Court Affirms Dismissal of Civil RICO Finding No ‘Direct Injury;” Court Does Not Consider Supreme Court Decision in Bridge v. Phoenix Bond & Indemnity Co., 553 U.S. 639, 661 (2008)

Ozeran v. Robin Jacobs DBA Law Office of Robin Jacobs Inc., __ Fed. Appx. ___, 2020 WL 777646 (9th Circ., Feb. 18, 2020)

Plaintiff Robert Ozeran appealed the district court’s decision dismissing with prejudice his claims under RICO, and other claims.

Ozeran’s RICO claim was based on the theory that, as a workers’ compensation attorney competing in the same geographic market as the attorney Defendants, he was injured by Defendants’ operation of an unlawful referral scheme under which Defendants would pay “cappers” a monthly fee in exchange for the referral of “an agreed upon minimum number of retained clients per month.” This scheme, according to Ozeran, constituted an enterprise that, together with other related enterprises, was operated by Defendants through a pattern of mail and wire fraud.

The court concluded could not satisfy the proximate causation standards for civil RICO claims.

In order to establish proximate causation, a civil RICO plaintiff must plead and prove that there is “ ‘some direct relation between the injury asserted and the injurious conduct alleged.’ ” citing Anza v. Ideal Steel Supply Corp., 547 U.S. 451, 457, 126 S.Ct. 1991, 164 L.Ed.2d 720 (2006) (emphasis added) (finding the plaintiffs claim was too indirect to establish proximate causation. Id. at 456–61, 126 S.Ct. 1991. As the Court explained, the state was the direct victim of the predicate acts of mail and wire fraud, and the plaintiff competitor was injured only indirectly by virtue of the collateral impact of the defendants’ sales-tax cheating on the steel-supply market. Id. at 460–61, 126 S.Ct. 1991. The fact that the defendant carried out the scheme in order to injure the plaintiff did not cure the lack of a direct connection between the alleged RICO violation and the plaintiff’s injuries: “A RICO plaintiff cannot circumvent the proximate-cause requirement simply by claiming that the defendant’s aim was to increase market share at a competitor’s expense.” Id. at 460, 126 S.Ct. 1991.
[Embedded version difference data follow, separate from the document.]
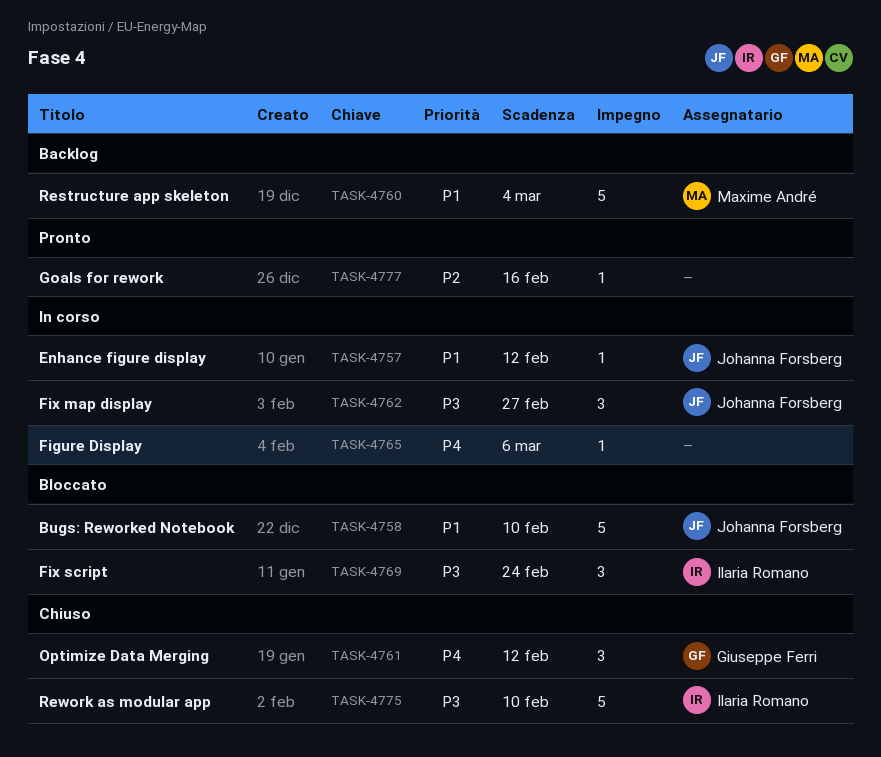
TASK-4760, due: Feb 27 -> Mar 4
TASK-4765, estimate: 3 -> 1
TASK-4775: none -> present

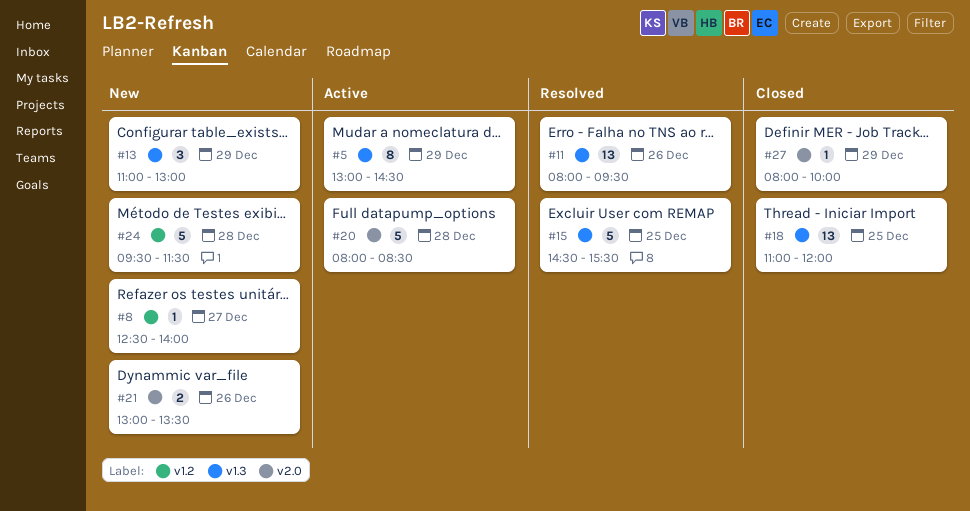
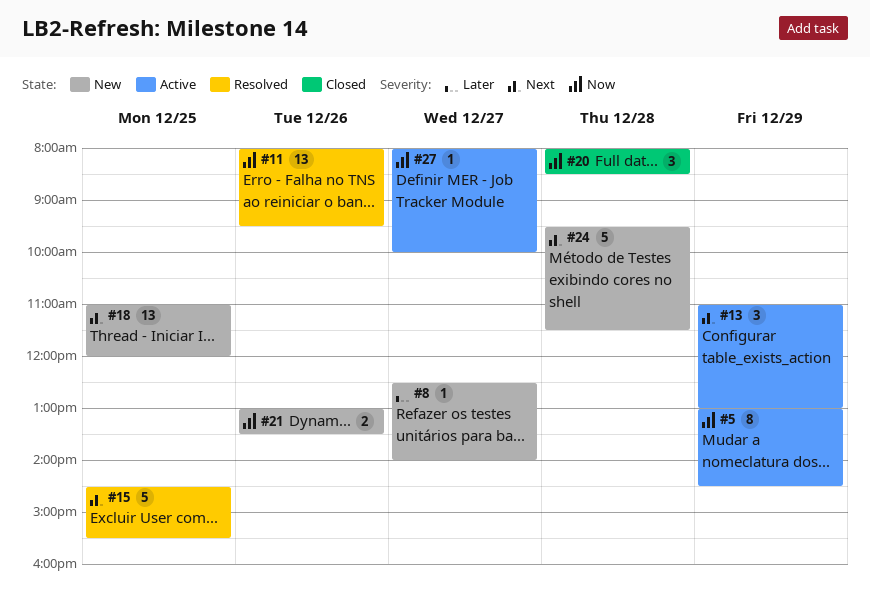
#13, status: New -> Active
#18, status: Closed -> New
#20, status: Active -> Closed
#20, estimate: 5 -> 3
#27, status: Closed -> Active
#27, day: Dec 29 -> Dec 27

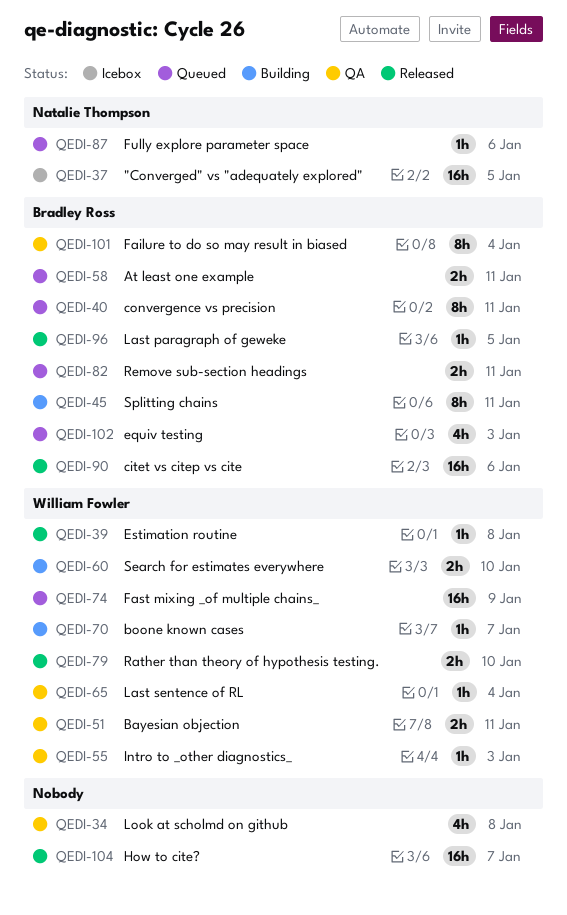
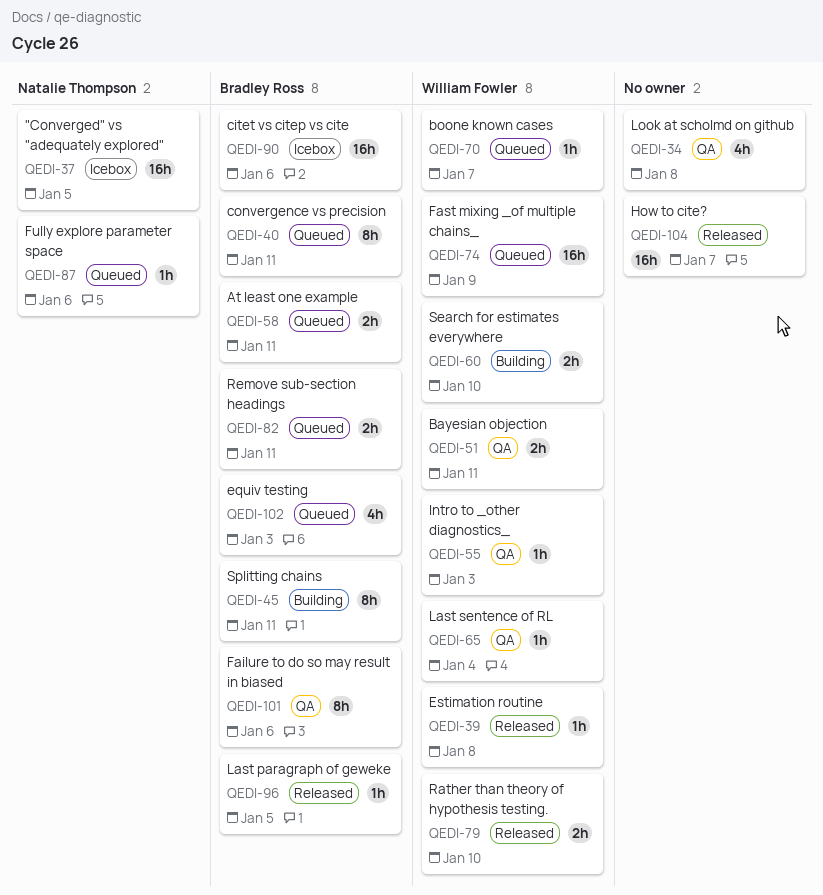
QEDI-70, status: Building -> Queued
QEDI-90, status: Released -> Icebox
QEDI-101, due: Jan 4 -> Jan 6

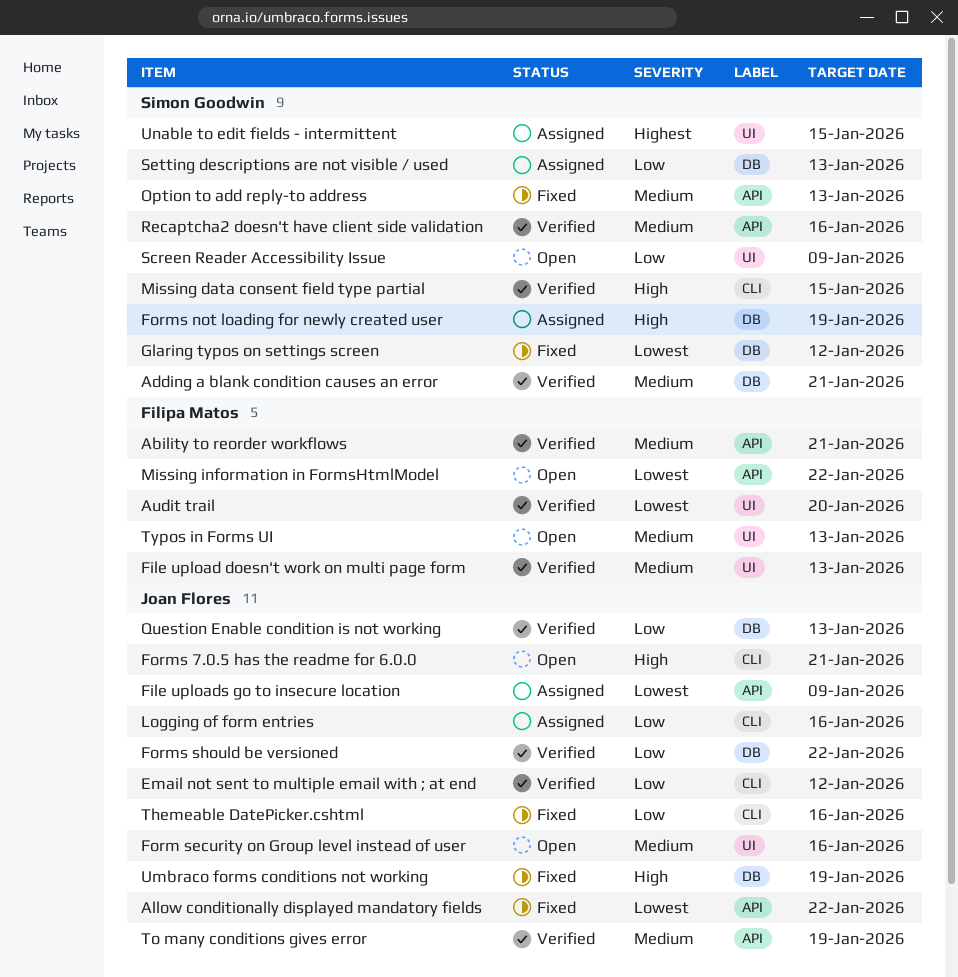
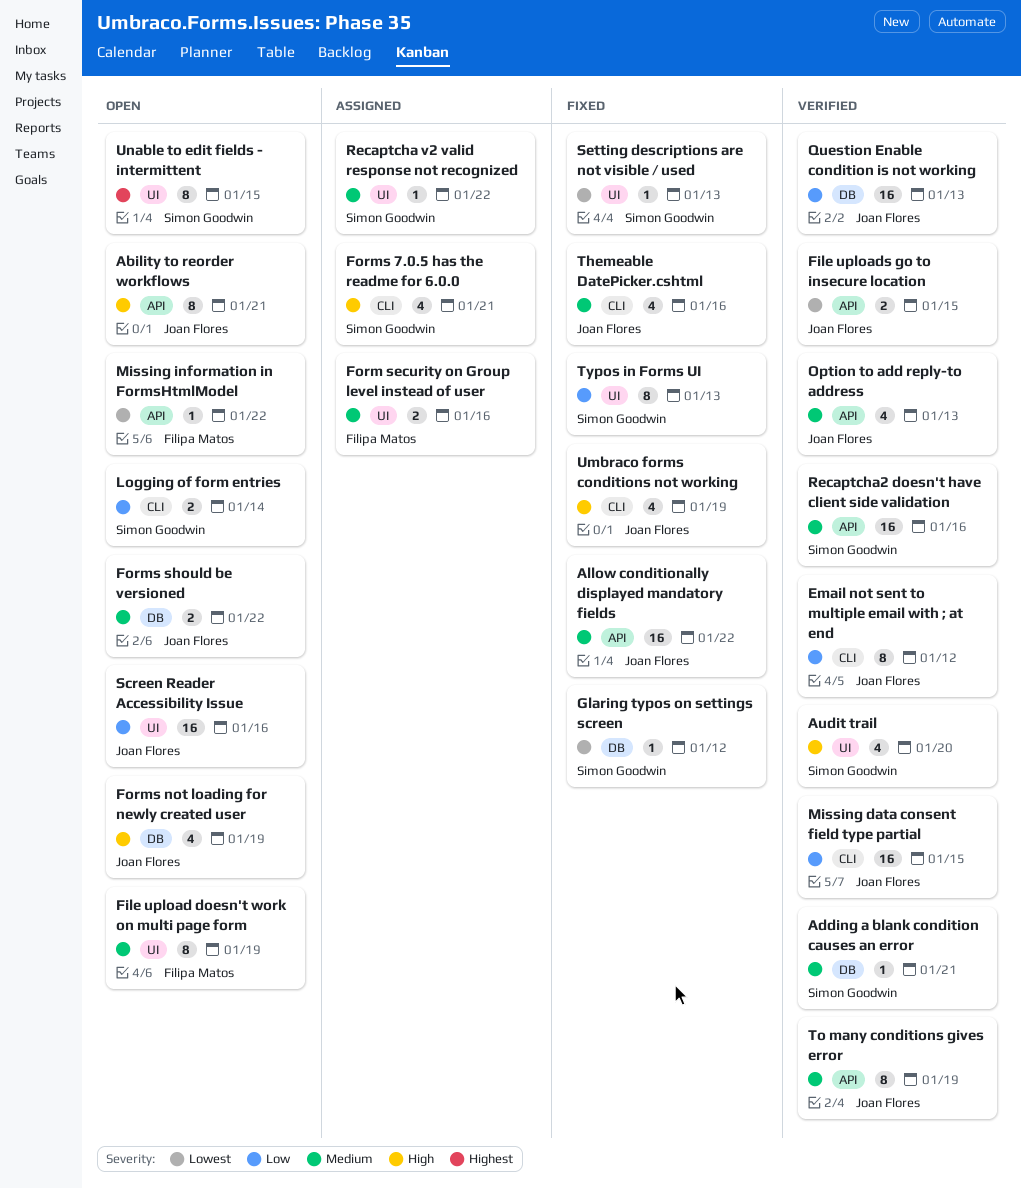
Ability to reorder workflows, status: Verified -> Open
Ability to reorder workflows, owner: Filipa Matos -> Joan Flores
Ability to reorder workflows, priority: Medium -> High
Allow conditionally displayed mandatory fields, priority: Lowest -> Medium
Audit trail, owner: Filipa Matos -> Simon Goodwin
Audit trail, priority: Lowest -> High
File upload doesn't work on multi page form, status: Verified -> Open
File upload doesn't work on multi page form, due: Jan 13 -> Jan 19
File uploads go to insecure location, status: Assigned -> Verified
File uploads go to insecure location, due: Jan 9 -> Jan 15
Form security on Group level instead of user, status: Open -> Assigned
Form security on Group level instead of user, owner: Joan Flores -> Filipa Matos
Forms 7.0.5 has the readme for 6.0.0, status: Open -> Assigned
Forms 7.0.5 has the readme for 6.0.0, owner: Joan Flores -> Simon Goodwin
Forms not loading for newly created user, status: Assigned -> Open
Forms not loading for newly created user, owner: Simon Goodwin -> Joan Flores
Forms should be versioned, status: Verified -> Open
Forms should be versioned, priority: Low -> Medium
Logging of form entries, status: Assigned -> Open
Logging of form entries, owner: Joan Flores -> Simon Goodwin
Logging of form entries, due: Jan 16 -> Jan 14
Missing data consent field type partial, owner: Simon Goodwin -> Joan Flores
Missing data consent field type partial, priority: High -> Low
Option to add reply-to address, status: Fixed -> Verified
Option to add reply-to address, owner: Simon Goodwin -> Joan Flores
Recaptcha v2 valid response not recognized: none -> present
Screen Reader Accessibility Issue, owner: Simon Goodwin -> Joan Flores
Screen Reader Accessibility Issue, due: Jan 9 -> Jan 16
Setting descriptions are not visible / used, status: Assigned -> Fixed
Setting descriptions are not visible / used, priority: Low -> Lowest
Setting descriptions are not visible / used, label: DB -> UI
Themeable DatePicker.cshtml, priority: Low -> Medium
Typos in Forms UI, status: Open -> Fixed
Typos in Forms UI, owner: Filipa Matos -> Simon Goodwin
Typos in Forms UI, priority: Medium -> Low
Umbraco forms conditions not working, label: DB -> CLI
Unable to edit fields - intermittent, status: Assigned -> Open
Ozeran’s RICO claim failed as a matter of law under Anza.  Ozeran does not, and could not, contend that he was the direct victim of the alleged predicate acts of mail and wire fraud on which his RICO claim is based; rather, the direct victims of those fraudulent acts were the recruited clients and the insurance companies from whom the capping scheme was hidden.  The court stated that like the plaintiff in Anza, Ozeran cannot avoid his inability to allege proximate causation by alleging that Defendants’ “aim was to increase market share at a competitor’s expense.” Anza, 547 U.S. at 460, 126 S.Ct. 1991.

Ed Note:   The Ninth Circuit did not consider the more recent Supreme Court decision in Bridge which could serve as a basis for reversal the dismissal of the complaint. In Bridge v. Phoenix Bond & Indemnity Co., 553 U.S. 639, 645, 661 (2008),  unlike in Anza and Hemi Group, where other parties suffered more direct injuries than the plaintiffs, in Bridge, the county—which sold tax liens at prices not dependent on who was the buyer—was not injured. Id. at 658. Rather, the plaintiffs were the immediate victims of the defendants’ fraud and were best situated to sue the defendants. Id. Thus, the Supreme Court held that the plaintiffs had sufficiently alleged proximate cause under RICO. Id. at 661, 128 S.Ct. 2131.

Accordingly, the direct link between the RICO violations and the injury asserted can be met under Bridge when it is foreseeable the scheme would cause plaintiffs injury.